Carbohydrates are the number one source of energy in the body, which is why the quality of which one’s you are eating is so important. When dieting, always try to focus on eating less processed sugars and heavily starchy foods. Try to substitute more fruits, vegetables, or whole grains in big portions to help curb cravings. Blood glucose levels are important for better performance in the gym and on the field, so try having some fruits or mineral induced drinks about an hour before exercising instead of drinking caffeine or sugar. Athletes that want to gain weight should focus on a caloric surplus: intaking more than you’re expending in energy. If losing weight is your goal, you’d want to be in a caloric deficit: expending more energy than you’re intaking. But remember - don’t starve yourself!

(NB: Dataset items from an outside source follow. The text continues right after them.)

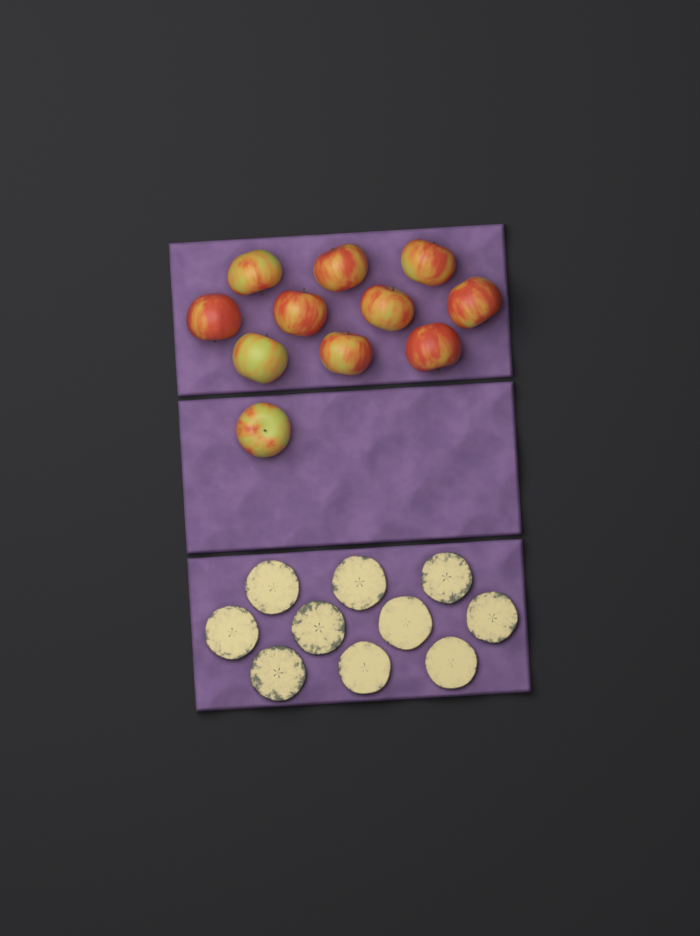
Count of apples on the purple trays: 11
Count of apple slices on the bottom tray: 10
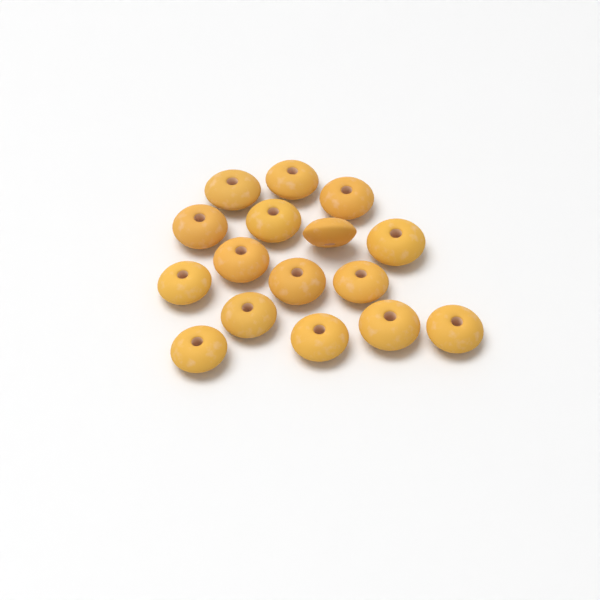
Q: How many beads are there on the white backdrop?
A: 16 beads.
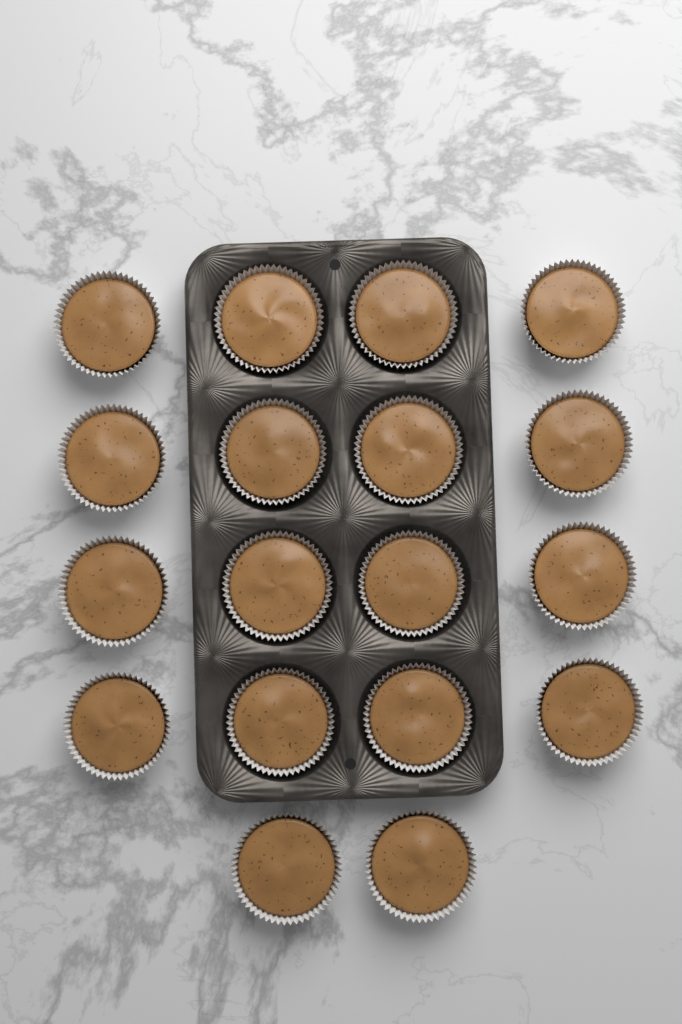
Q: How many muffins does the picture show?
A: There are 18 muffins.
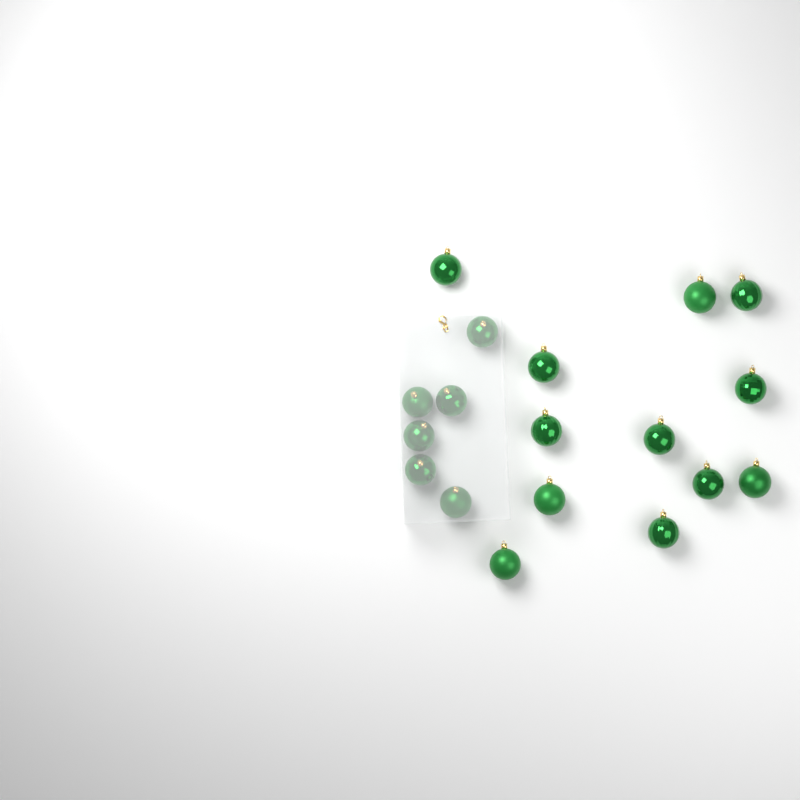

Proteins, formed by amino acids, are the building blocks of the body. Therefore, proper protein intake leads to faster recovery and better gains. When dieting, focus on getting proteins derived from animals/dairy products. For athletes with different lifestyles who focus on plant based proteins, supplementation may help with getting more complete proteins: proteins that carry more essential amino acids. When training, the timing of protein intake is very important. Having a light source of protein 30 minutes before and after exercising will help with proper muscle growth and recovery. Athletes that have hypertrophy goals should be very wary of their protein intake timing and serving size (0.9 - 1.8g of protein per pound of body weight), however, for strength maintenance and recovery, about 0.7 - 0.9g of protein per pound of body weight post training is recommended.
Lastly, fats, also known as the energy storer, are very important for the body. Fats are broken down into three types (monounsaturated, polyunsaturated, and saturated). Monounsaturated fats are found in olive oils, peanut oils, and avocados. Although labeled as fats, these fats are considered healthy for intake up to about 15% on a daily caloric scale. Polyunsaturated fats are found in nuts, seeds, salmon, tuna, and corn. They can be great options to implement into your diet up to about 15% on a daily caloric scale. Saturated fats are found in animal products such as dairy, beef, and poultry. Generally speaking, saturated fats are most likely to be naturally in your diet. However, it’s only recommended to have up to about 10% of these kinds of fats on a daily caloric scale.
Now, there is one more type of fat that all populations should be wary of… and that’s the big ol trans fat. Everyone loves trans fats. The packaged cookies and chips, candy, fried food, fast food, huhh love it!!! BUT, stay away from it!!! Unless you want a first class ticket to diabetes, cholesterol, or other chronic diseases later on in life.